We use the `DESeqTranform` object to mark the batch-effects, and `limma::removeBatchEffect` to remove them:
```{r}
vsd <- readRDS('output/vst_pseudocounts.RDS')
# min(tpmNormalisedCounts) is 0 so we need to add 1 for log transform
tpm_log_bcorr <- removeBatchEffect(
log2(tpmNormalisedCounts+1),
batch=vsd$batch,
design=model.matrix(~condition, colData(vsd) )
)
# reverse log transform
tpm_bcorr <- 2^tpm_log_bcorr
# save for MA plots
saveRDS(tpm_bcorr, file='output/tmp_batch_corrected.RDS')
# filter by DEGs
DE_tpm_bcorr <- tpm_bcorr[match(DE_unique_genes,
rownames(tpm_bcorr)),]
```
ALl annotations are the same -- we are now ready to plot.
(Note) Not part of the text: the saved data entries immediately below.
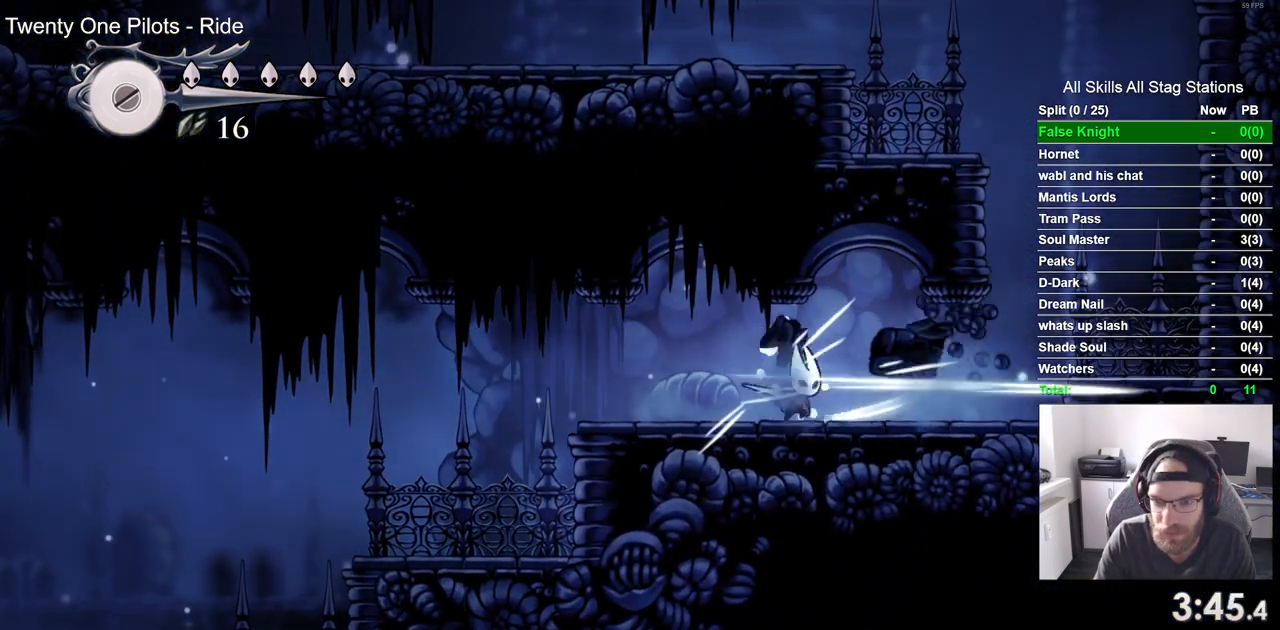
Gameplay with a controller (PlayStation layout); each line is a JSON object with the inputs held at the frame after it. "events" lists button and stick changes between this image and that frame as [ms after this image, input, new state], when the widget could be followed in between.
{"buttons": ["DPAD_RIGHT"], "left_stick": "center", "right_stick": "center", "events": [[33, "SQUARE", "up"]]}
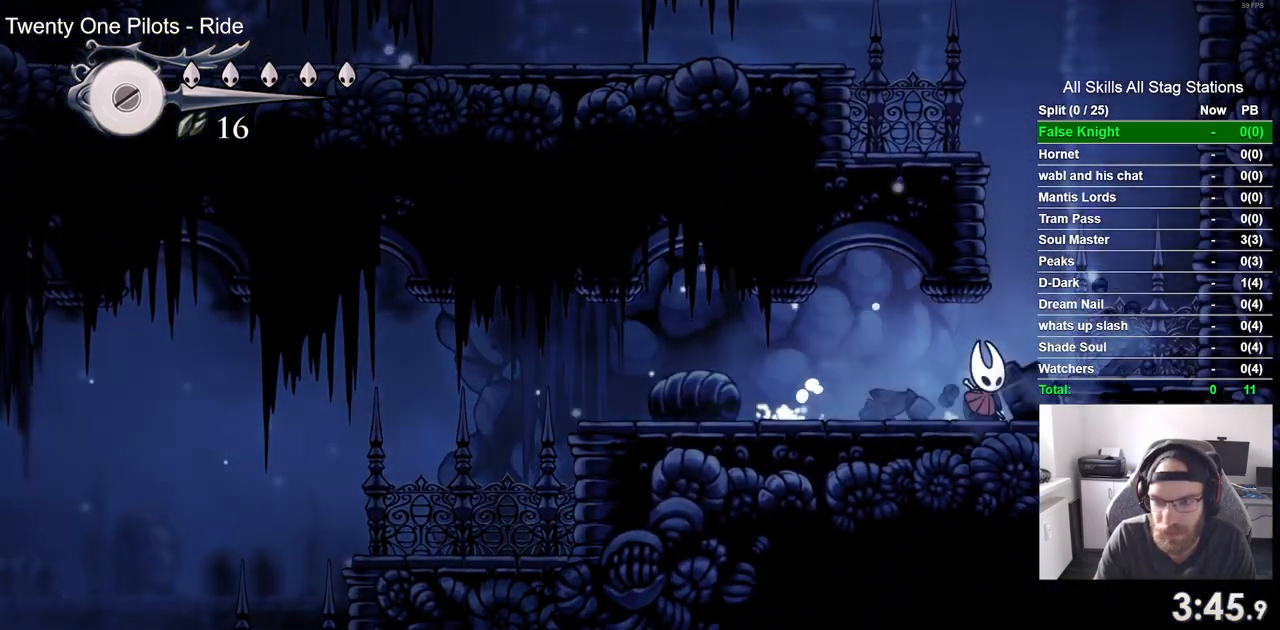
{"buttons": ["DPAD_LEFT"], "left_stick": "center", "right_stick": "center", "events": [[17, "CROSS", "down"], [350, "CROSS", "up"], [483, "DPAD_DOWN", "down"], [483, "DPAD_RIGHT", "up"], [500, "DPAD_DOWN", "up"], [500, "DPAD_LEFT", "down"]]}
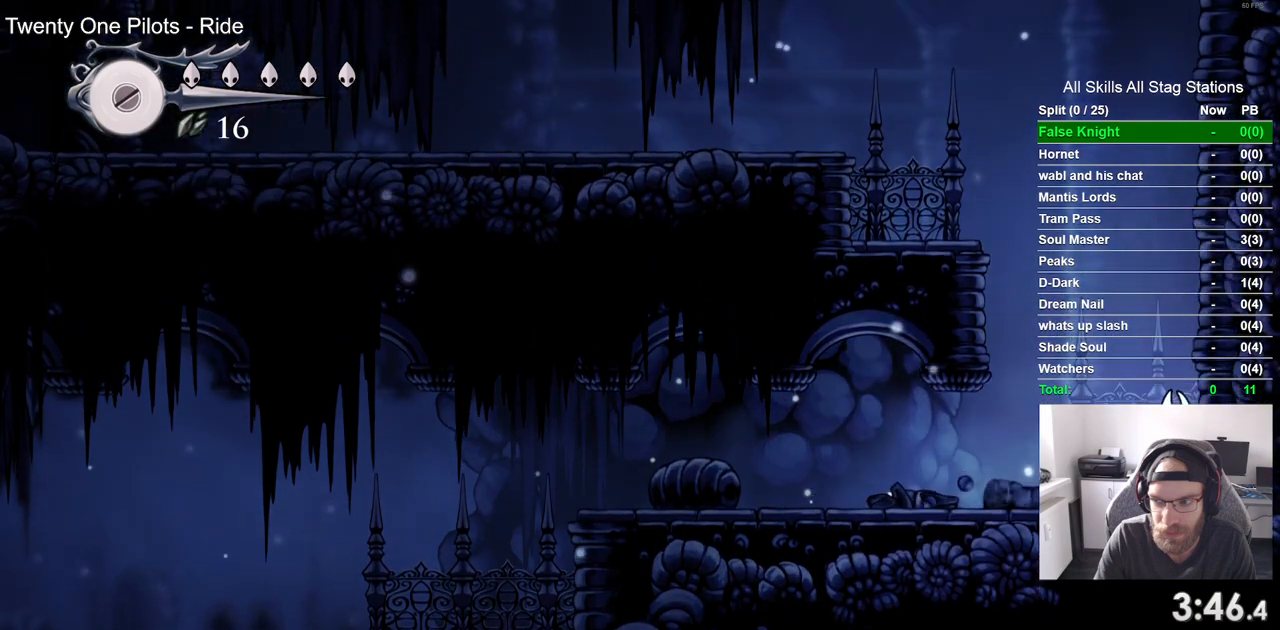
{"buttons": ["CROSS", "DPAD_LEFT"], "left_stick": "center", "right_stick": "center", "events": [[33, "CROSS", "down"]]}
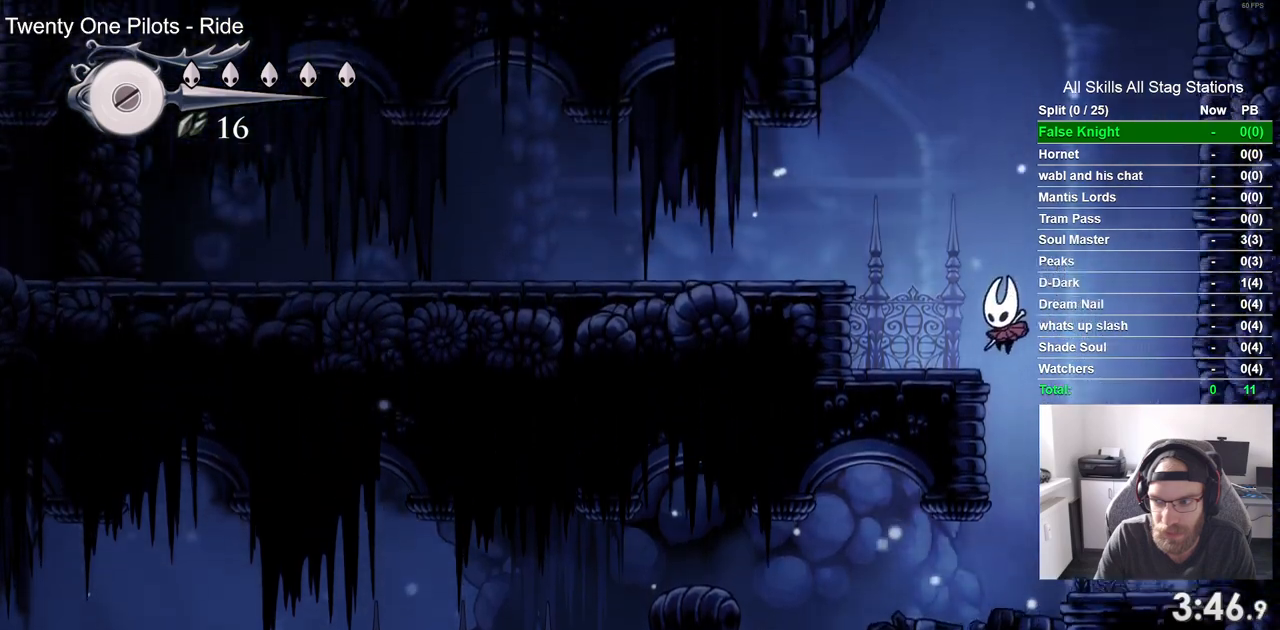
{"buttons": ["CROSS", "DPAD_LEFT"], "left_stick": "center", "right_stick": "center", "events": [[50, "CROSS", "up"], [317, "CROSS", "down"]]}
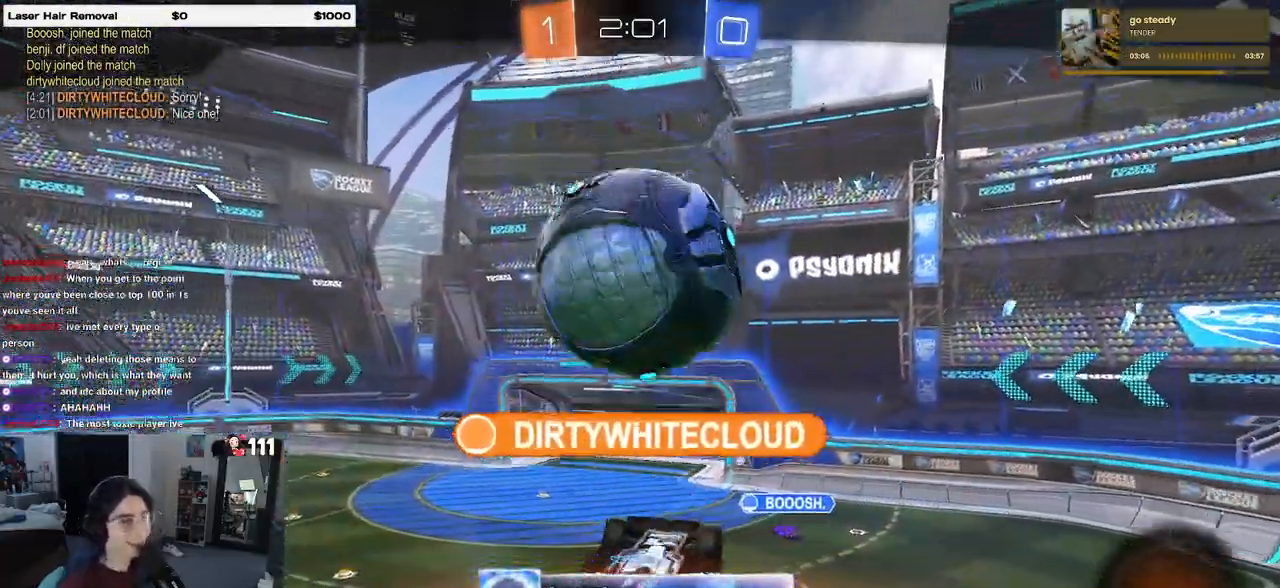
Gameplay with a controller (PlayStation layout); each line is a JSON object with the inputs held at the frame after it. "events" lists button and stick changes between this image and that frame as [ms after this image, input, new state], when the widget could be followed in between.
{"buttons": [], "left_stick": "center", "right_stick": "center", "events": [[33, "CROSS", "down"], [433, "CROSS", "up"]]}
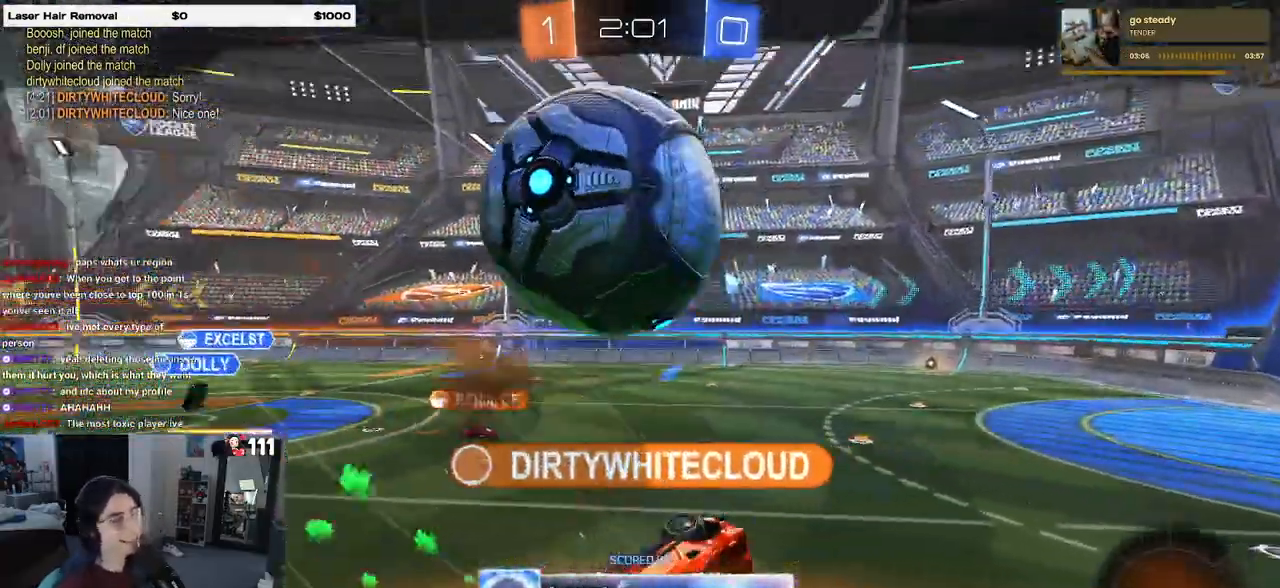
{"buttons": [], "left_stick": "center", "right_stick": "center", "events": []}
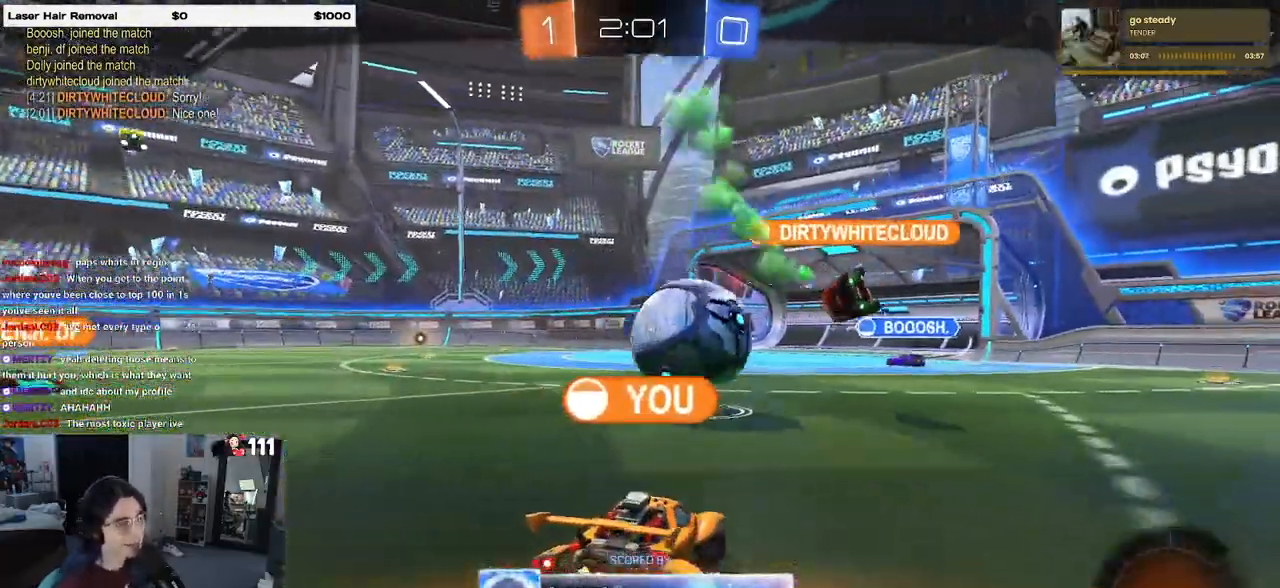
{"buttons": [], "left_stick": "center", "right_stick": "center", "events": []}
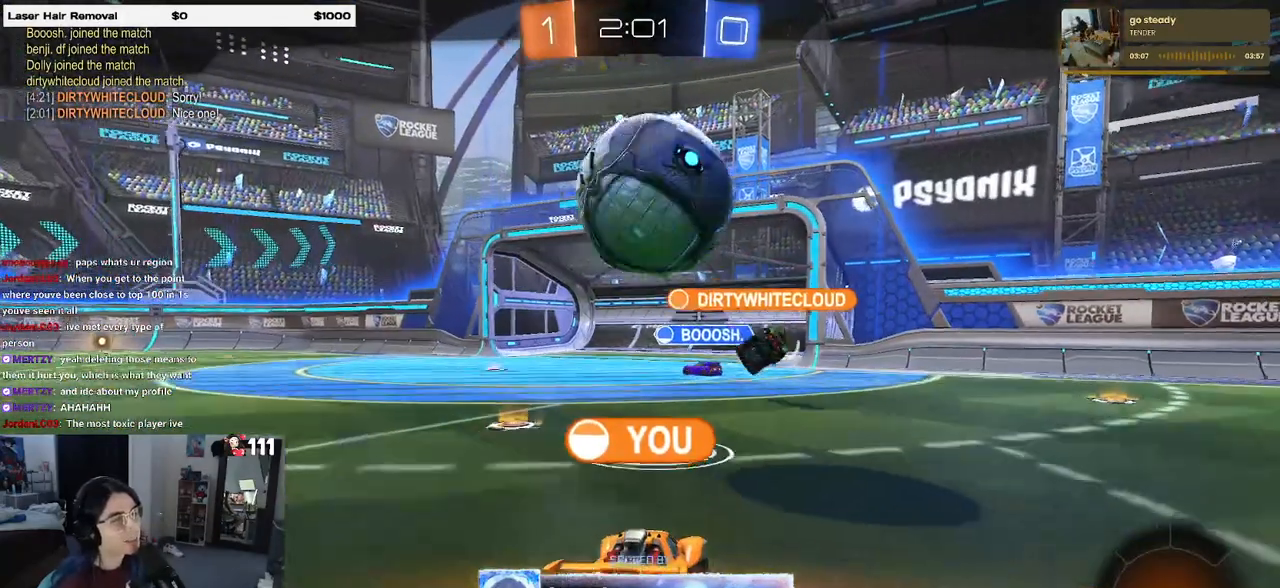
{"buttons": [], "left_stick": "center", "right_stick": "center", "events": []}
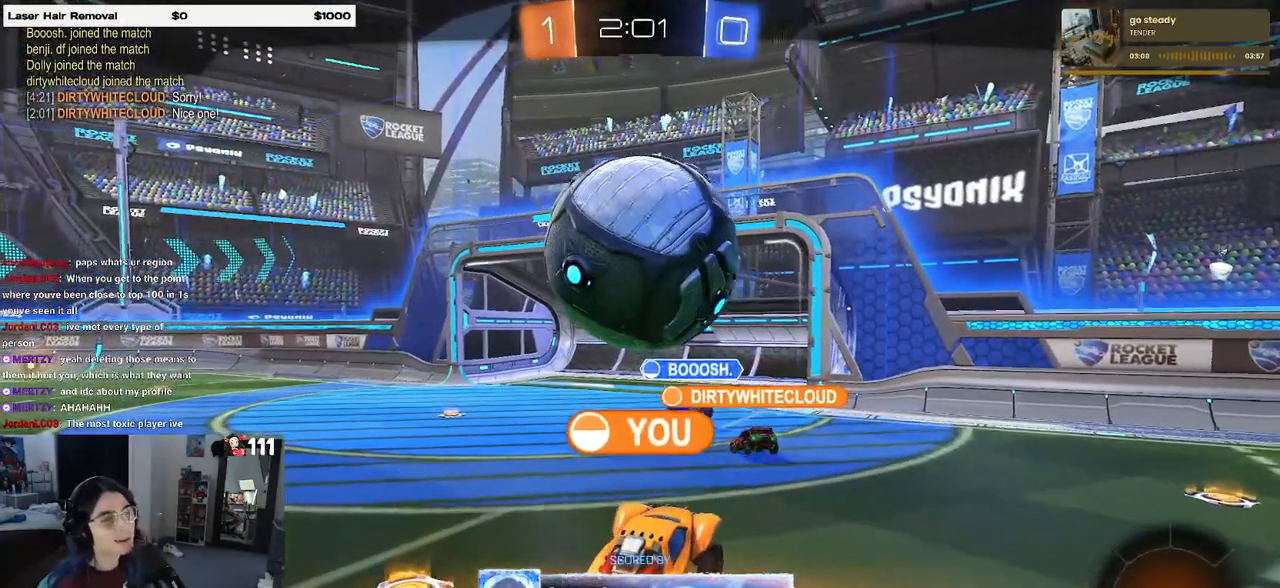
{"buttons": [], "left_stick": "center", "right_stick": "center", "events": []}
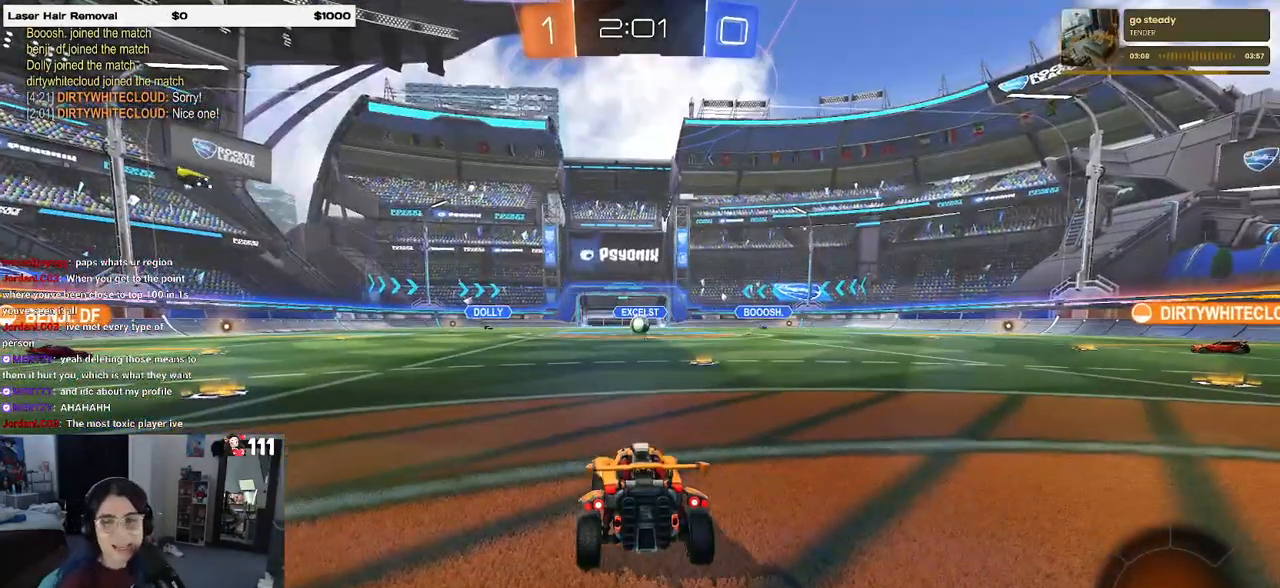
{"buttons": [], "left_stick": "center", "right_stick": "center", "events": []}
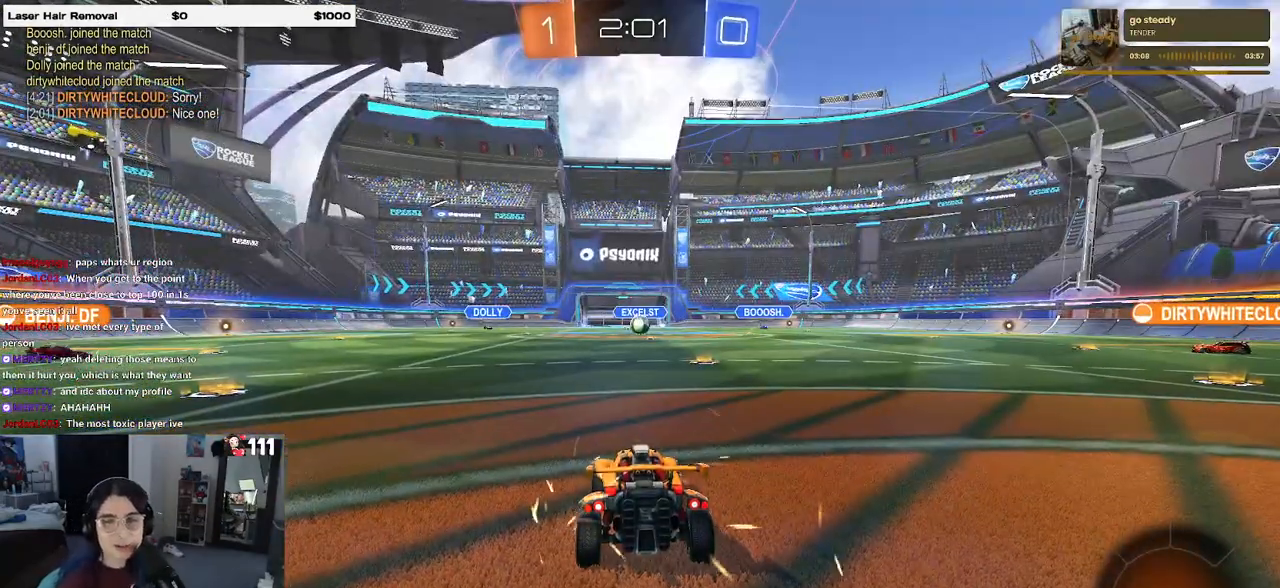
{"buttons": [], "left_stick": "center", "right_stick": "center", "events": []}
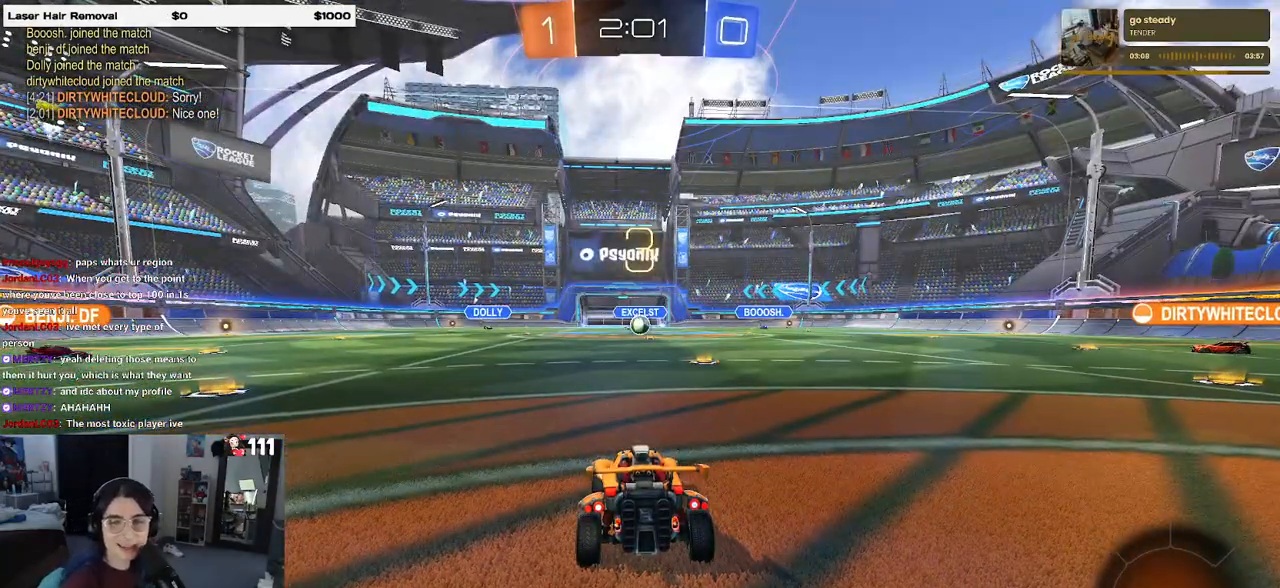
{"buttons": [], "left_stick": "center", "right_stick": "center", "events": []}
### Heatmap of batch-corrected, z-scored TPM
```{r, fig.height=12, fig.width=10}
hm <- pheatmap(
# data
mat = DE_tpm_bcorr,
scale = "row", # z-scores the rows
# main
main = main.title,
fontsize = 14,
clustering_method = "ward.D2",
# rows
cluster_rows = TRUE,
clustering_distance_rows = 'minkowski',
treeheight_row = 25, # default is 50
cutree_rows = 6,
show_rownames = FALSE,
# cols
cluster_cols = TRUE,
clustering_distance_cols = 'canberra',
treeheight_col = 25,
labels_col = targets$sample_type,
fontsize_col = 9,
angle_col = 45,
# annotation
annotation = ann_labels,
annotation_colors = ann_colors,
# tiles
color = cet_pal(n = 256, name = "cbd1", alpha = 1),
border_color = NA,
cellwidth = 20,
cellheight = 0.5
)
hm
```
This is clearly more reasonable -- however, it requires transforming TPMs forth and back. We might just as well use the pseudocounts generated by the `DESeq2::vst` transformation.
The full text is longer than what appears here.